One of the discussions to come out of the General Election fallout is whether our electoral system is fair. As such, many people, believing it isn’t fair, are advocating a change to PR (proportional representation) and away from FPTP (first past the post).
I understand the calls for PR. If you take the number of national votes and divide them out proportionally to give an even share, it is easy to consider that more fair. This is especially true if you are a party — like the Greens or UKIP — who seem to suffer under the current system. Why, in the case of UKIP, should they get over four million votes but only end up with one MP? The SNP didn’t get nearly as many votes but have 56 MP’s. How is that fair, you could easily argue.

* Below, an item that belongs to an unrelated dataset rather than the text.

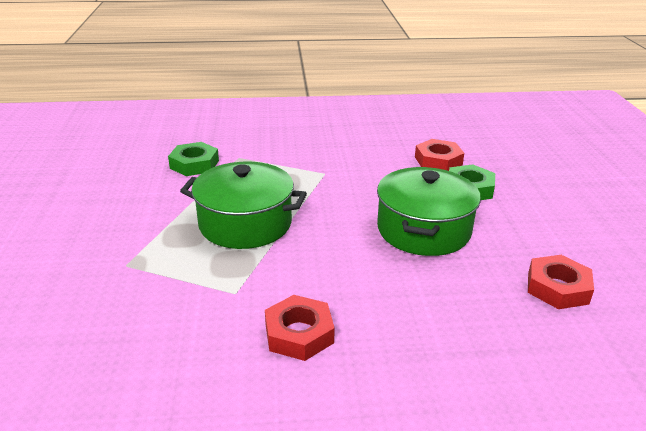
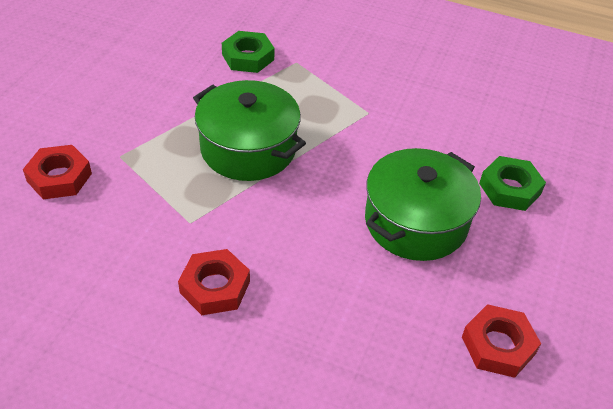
camera: 25 degrees right, 15 degrees up
(438, 161) = (506, 138): red nut -> red nut (59, 177)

Here’s the reality though. Unlike the SNP who came first in 56 regions, UKIP kept coming second. Though there was plenty of interest in them across numerous regions thought England, only one region was interested enough to locally vote them first.
Should we override the will of all these other regions who didn’t put UKIP first — choosing Labour or Conservative candidates instead — by balancing out the votes across whole country evenly and forcing a UKIP MP upon them? Should a constituency lose it’s right to choose their own political candidate?

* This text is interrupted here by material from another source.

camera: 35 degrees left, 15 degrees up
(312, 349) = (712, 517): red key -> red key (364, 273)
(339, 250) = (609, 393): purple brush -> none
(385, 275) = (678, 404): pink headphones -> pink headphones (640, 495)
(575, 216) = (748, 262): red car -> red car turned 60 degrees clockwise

National vote is largely irrelevant, something that is easy to forget. We vote for a local MP to represent us. If a candidate doesn’t come out on top in their constituency, they don’t become an MP. Simple. The fact that, across the country, a party got a significant number of votes should’t be allowed to override the will of the people in their own locality.
So, imperfect as our system is, I am yet to be convinced that PR is a better alternative. We vote for our MP’s locally, so if a party wants to get more MP’s they need to come first in more regions. To add up all the votes across all regions and try and use that as a basis to get more MP’s actually feels like cheating — as well as overriding the will of the people regionally.